David Bixler (b. 1964): Heptagon
Heptagon was written in the winter of 2006. As the title
implies, it consists of seven movements. These seven
movements are based on three three-note melodic cells
which are used both melodically and harmonically in
each of the movements. In doing this, I tried to create a
common thread that is an attempt to unify the work.
Working against or with this idea is the unique rhythmic
fashion in which the melodic material is couched. Each
of the movements is based on a specific groove to which
I wrote as if a rhythm section were present.
Carleton Macy (b. 1944): Elusive Dreams
Elusive Dreams was written on the urging of Jean-Pierre
Baraglioli and 4UATRE, his Paris-based saxophone
quartet. The original intention was to compose a piece
using bandoneon, but, so far, performances have been
limited to the use of accordion. The piece itself recreates
my own attempt to find/discover an elusive tango that
seemed to be buried within the musical materials and
the instrumental textures and timbres presented by the
ensemble.
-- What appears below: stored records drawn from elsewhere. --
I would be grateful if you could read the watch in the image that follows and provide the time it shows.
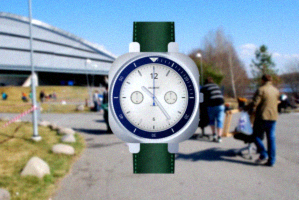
10:24
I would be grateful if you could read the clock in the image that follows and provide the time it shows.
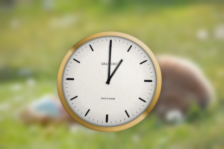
1:00
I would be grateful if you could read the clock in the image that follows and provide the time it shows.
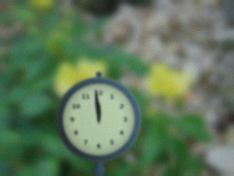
11:59
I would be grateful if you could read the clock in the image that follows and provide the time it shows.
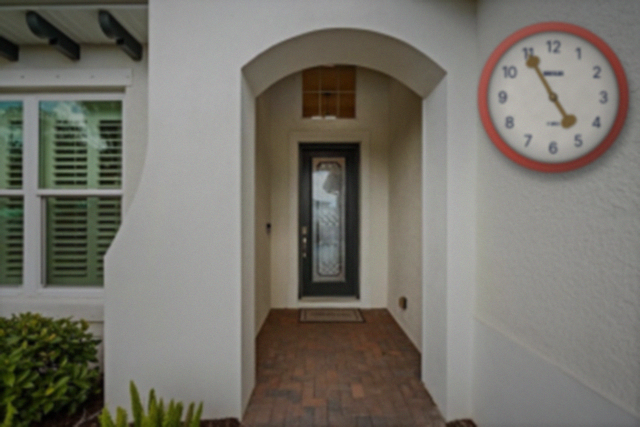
4:55
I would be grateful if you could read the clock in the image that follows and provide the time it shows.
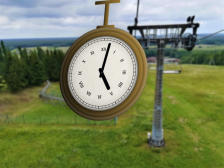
5:02
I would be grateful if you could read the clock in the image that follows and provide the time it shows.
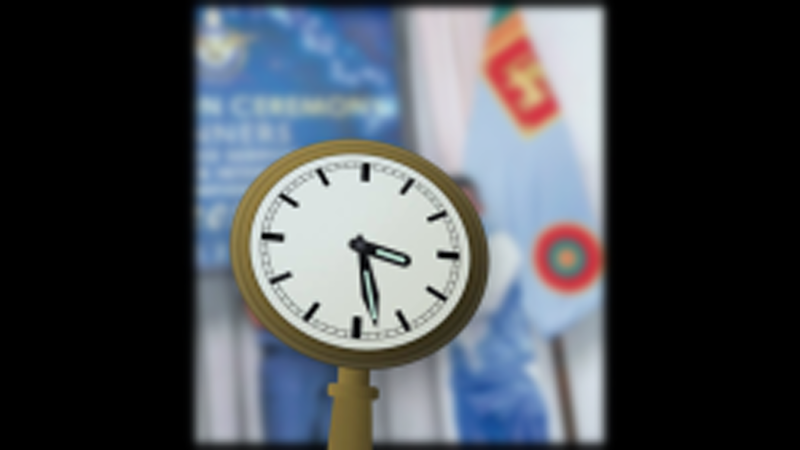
3:28
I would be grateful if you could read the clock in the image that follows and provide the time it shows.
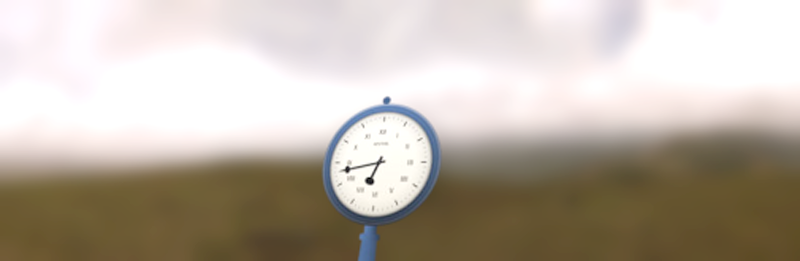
6:43
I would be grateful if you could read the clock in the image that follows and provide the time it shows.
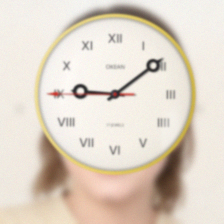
9:08:45
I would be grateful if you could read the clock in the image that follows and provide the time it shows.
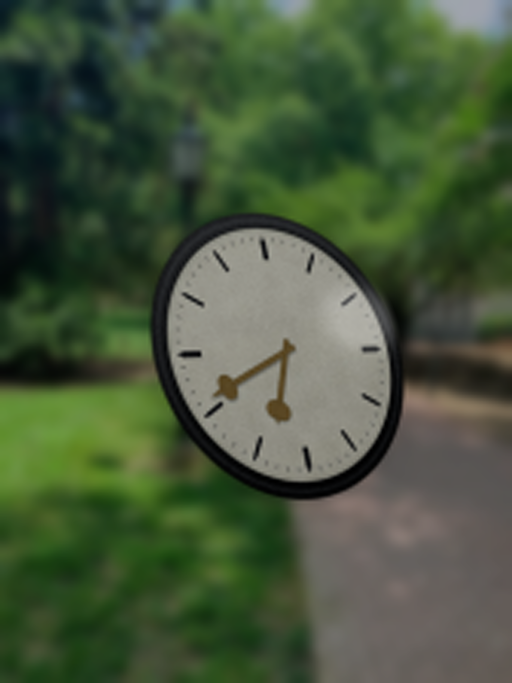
6:41
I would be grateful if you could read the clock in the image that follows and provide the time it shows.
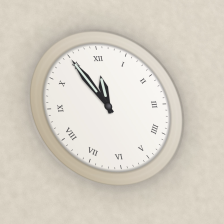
11:55
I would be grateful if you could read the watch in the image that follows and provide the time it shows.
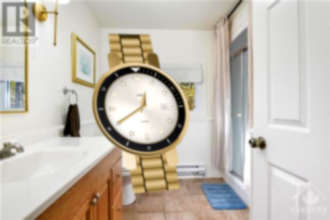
12:40
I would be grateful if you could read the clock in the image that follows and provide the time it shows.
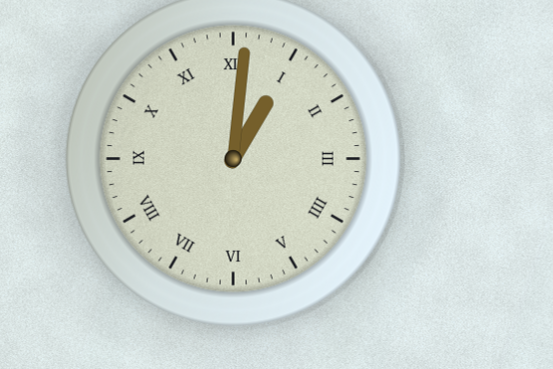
1:01
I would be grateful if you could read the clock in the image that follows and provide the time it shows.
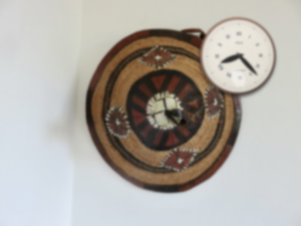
8:23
It might be possible to stretch the metaphor to
the search for the elusive tango in all of music; after all,
to some people, Brahms may be the greatest of all tango
‘Jelly Roll’ Morton (1890–1941), arr. Fred Sturm: Black Bottom Stomp
This arrangement was inspired by a wonderful big band
arrangement that Jaxon Stock did for the National Jazz
Ensemble about a quarter century ago. My biggest
challenge in creating the quartet arrangement was
generating the constant pulse and groove that Morton’s
septet so wonderfully created in their 1926 recording—without a rhythm section. I also wanted each quartet
member to stand out and have the spotlight spread
among the players, with little hot spots of primary focus
moving from instrument to instrument.